One of these is computer vision-based quality checks at its procurement centres from where the produce goes to the warehouse. “Once there is a quality stamp, the commodity gets converted into digital value which can be offered as security to a lender," says Prasanna Rao, co-founder and chief executive of Arya. That’s the real game changer because now farmers don’t have a cash flow imperative to sell the produce at whatever price they can get immediately after the harvest. They can wait for a better price.
“We have an NBFC (non-banking financial company) of our own as well as partnerships with multiple banks. The loan process is digitized, so it takes just about an hour for the loan to go into the farmer’s account," says Rao. “Similarly, when farmers want to sell the produce, there’s an escrow system and the visibility of the commodity for buyers comes with the quality stamp that we provide."
Arya operates 1,800 warehouses of its own. And it has brought in 2,400 more third-party warehouses on a digital marketplace, a2zgodaam.com that it launched last year amid the pandemic. Over 80% of its business is conducted in the primary and secondary markets, where the challenge is to be profitable at a scale that is a quarter to one-sixth of the scale of a tertiary market.
The startup tackled this by forming clusters of warehouses. Typically, a cluster would start with a nodal warehouse that serves a corporate client. “Once we had that anchor client, we would go 70-80km around that point to build smaller warehouses. We operate about 50 such clusters around the country, each cluster handling 60,000-70,000 tonnes of produce. Now, within a cluster, even if I set up a warehouse of 100 tonnes, I can operate it profitably. No other player can do that because you cannot operate a 100-tonne warehouse profitably on a standalone basis," explains Rao.
It even has “on-demand warehouses" where produce can be hermetically sealed with specialty plastics, which are faster to deploy and cost less. The cluster model has helped Arya scale fast. A cluster may start with 10,000 tonnes of capacity. Then, as it attracts more farmers and buyers, the cluster expands to 40,000 tonnes and then 60,000 tonnes.
At the same time, it keeps adding layers of services in each cluster as it grows—from aggregation and quality assessment to storage, finance, and market linkages.
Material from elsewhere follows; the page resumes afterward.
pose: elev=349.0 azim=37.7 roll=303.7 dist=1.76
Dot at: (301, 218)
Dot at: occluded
“They call it the ‘agchain’ helping their customers realize better returns," says Mark Kahn, founding partner of agritech VC Omnivore, which was an early investor in the startup.
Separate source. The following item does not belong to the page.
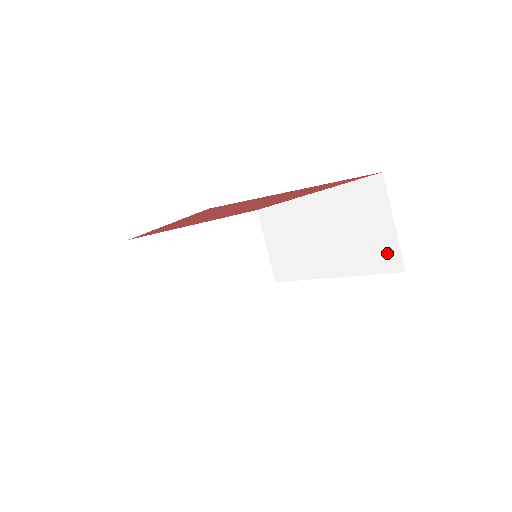
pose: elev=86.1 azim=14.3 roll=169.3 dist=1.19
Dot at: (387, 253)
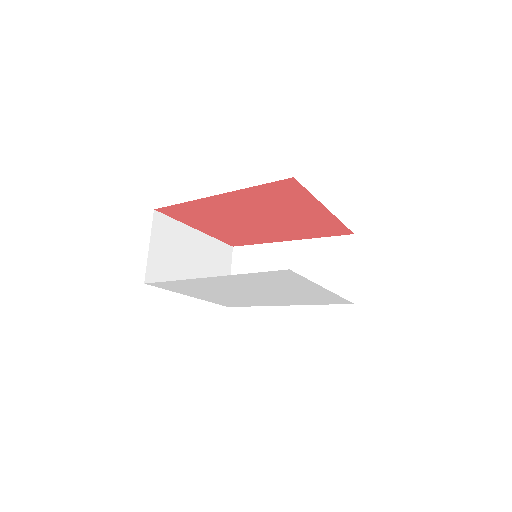
Dot at: (343, 289)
Currently commodities worth about ₹7000 crore flow through Arya in the 21 states in which it is operating. It takes 0.25% commissions from both sellers and buyers in each transaction. Then there are small charges for procurement and storage as well as markups on the loans it provides. But even as it aims to make each warehouse profitable, the startup raised $21 million series B funding this year to keep up its high expansion rate.
Digitization holds the key to making all this work without ‘clusterfug’, a term coined by Stanford professor Hayagreeva Rao to describe snafus that organizations run into while scaling. In the case of Arya, while back-end digitization was implemented from the get-go, the clusterfugs it had to deal with were at the front end. Digitization of the front end where the grain is procured depends on the availability of the internet and digital tools which have improved over the last few years. For example, another Omnivore portfolio startup, AgNext, came up with an artificial intelligence product for quality assessment which has made it more reliable and much faster.